В лесу Тимофею, как и прежде, думалось. Но эти думы были совсем другими, не похожими на дедовские. Все же в природе много тайн, над которыми думать и думать. Недавно, например, он просидел весь вечер, наблюдая за вечерней игрой ондатр. Это было незабываемое зрелище.

Луна играла в центре неба. Плясали ярчайшие звезды. В юго-западной части небесного купола светился изумрудный свет угасающей зари. Над темными вершинами деревьев протянулась бледно-розовая полоса зари.

Луна плыла по плесу. Где-то невдалеке раздался тихий всплеск. Лунная дорожка разбилась, закачалась на легких волнах. Вдруг совсем рядом бесшумно вынырнула ондатра. Из воды торчала лишь часть головы и хвост, похожий на змеиный. Зверек прислушался. Тишина. Вскочил на кочку. Все его сигароподобное тело заискрилось в лунном свете, сверкая причудливой бахромой меха.

Лунную тишину вновь нарушил всплеск. С противоположного берега поплыли волны. И потом раздался резкий свист, напоминающий «пить-пить». Что это? Свадебный крик самца или вызов на поединок из-за норы, за место обитания, за пищу? Известно, что расплодившимся ондатрам частенько не хватает пищи и они «воюют» за более богатые угодья. Между ними возникают настоящие войны. Вот и эти устроили такую возню, что вода закипела от ударов хвостов. Заплясали серебряные брызги, поломалась спокойная лунная дорожка, разволновалась гладь ночной реки.

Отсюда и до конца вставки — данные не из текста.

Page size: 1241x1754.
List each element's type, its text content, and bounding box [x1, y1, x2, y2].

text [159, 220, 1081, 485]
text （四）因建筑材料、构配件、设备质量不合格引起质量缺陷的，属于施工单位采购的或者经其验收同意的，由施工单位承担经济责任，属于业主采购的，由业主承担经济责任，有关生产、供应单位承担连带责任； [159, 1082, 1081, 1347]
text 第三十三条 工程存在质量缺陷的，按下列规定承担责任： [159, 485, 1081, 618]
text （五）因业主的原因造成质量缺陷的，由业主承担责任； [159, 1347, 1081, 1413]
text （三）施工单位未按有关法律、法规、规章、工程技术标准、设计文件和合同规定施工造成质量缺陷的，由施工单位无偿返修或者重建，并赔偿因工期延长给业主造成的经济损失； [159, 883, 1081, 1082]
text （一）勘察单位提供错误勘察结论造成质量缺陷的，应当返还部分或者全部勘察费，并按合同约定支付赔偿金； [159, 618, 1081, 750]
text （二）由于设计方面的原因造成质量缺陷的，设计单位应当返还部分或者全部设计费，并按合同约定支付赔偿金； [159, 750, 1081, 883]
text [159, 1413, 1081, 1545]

«Если не выловить этих зверьков, опять вспыхнет эпидемия. Дерутся. Заражают друг друга. Надо правильнее нынче организовать промысел. А то у деревень все выловят, не оставят даже на воспроизводство. А дальние угодья остаются нетронутыми. Так все и начинается. Расплодятся, а кушать всем хочется. И хаток, и земли, и воды не всем хватает. Вот и начинают войну. Зверье ведь. А зверье без человека жить не может. Надо научно организовать промысел. Как в техникуме учили…»

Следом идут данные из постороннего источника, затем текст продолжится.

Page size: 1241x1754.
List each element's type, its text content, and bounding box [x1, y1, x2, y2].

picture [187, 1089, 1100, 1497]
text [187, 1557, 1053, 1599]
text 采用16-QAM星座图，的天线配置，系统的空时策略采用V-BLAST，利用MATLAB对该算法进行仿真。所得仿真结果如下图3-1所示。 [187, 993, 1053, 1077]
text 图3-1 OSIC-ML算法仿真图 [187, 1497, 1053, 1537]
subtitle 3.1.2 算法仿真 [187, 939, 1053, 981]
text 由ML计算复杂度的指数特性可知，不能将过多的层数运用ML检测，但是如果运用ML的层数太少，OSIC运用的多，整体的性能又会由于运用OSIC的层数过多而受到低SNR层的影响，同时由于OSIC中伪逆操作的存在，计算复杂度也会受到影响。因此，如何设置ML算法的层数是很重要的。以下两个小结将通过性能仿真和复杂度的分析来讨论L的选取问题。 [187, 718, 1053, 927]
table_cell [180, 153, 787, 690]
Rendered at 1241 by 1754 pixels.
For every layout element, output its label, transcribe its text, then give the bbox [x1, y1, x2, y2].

Тимофей глядел на возню зверьков и думал, что пока у него получается плохо, не так, как учили.

С тех пор как наш пращур с четверенек поднялся на ноги и, взяв в руки топор, соорудил первую ловушку, началась охота на птиц и зверей. Охота стала средством существования человека.

А когда он сотворил ружье, то стал властелином всего летящего, бегущего, плывущего.

Охота… Что это? Средство существования населения, или спорт, атавистическая страсть, недостойная человека, или это фактор регулирования численности животных? Охотник… Кто он? Главный враг наших «меньших братьев», истребитель всего живого, хищник, испытывающий ликование при виде сраженной тетерки, или это рачительный хозяин леса, кровно заинтересованный в обилии дичи, а следовательно, в умножении ее запасов?

Действительно, разве звери и птицы существуют сами по себе? Нет! Они ведь заселяют угодья, где человек ведет свое лесное хозяйство, занимается животноводством, сбором даров леса, выращиванием сельскохозяйственных культур. Известно, что чрезмерно размножившиеся лоси или олени уничтожают тысячи гектаров лесных культур, в создание которых вложены огромные средства и труд. Кабаны гуляют по полям, уничтожая урожай, зайцы грызут яблони, сайгаки оголяют пастбища для выпаса овечьих отар.

Наблюдая борьбу зверьков, Тимофей еще раз убедился, что человек должен вмешиваться в жизнь «маленьких братьев», регулируя численность зверья. И совсем не правы те сердобольные горожане, которые предают анафеме охоту.

Сегодня в мансийской тайге еще весело скачет соболь, белка на ветвях кедра грызет орехи, лось, вскинув рога, несется по просторной гари, медведь бродит по берегам глухой таежной речки, глухарь не сорвется с вершины лиственницы, даже услышав гул моторной лодки. Хорошо!

Может, люди уже научились не только переделывать, преобразовывать природу, но и разумно использовать ее дары?

Или в этот заповедный уголок тайги не пришла еще цивилизация?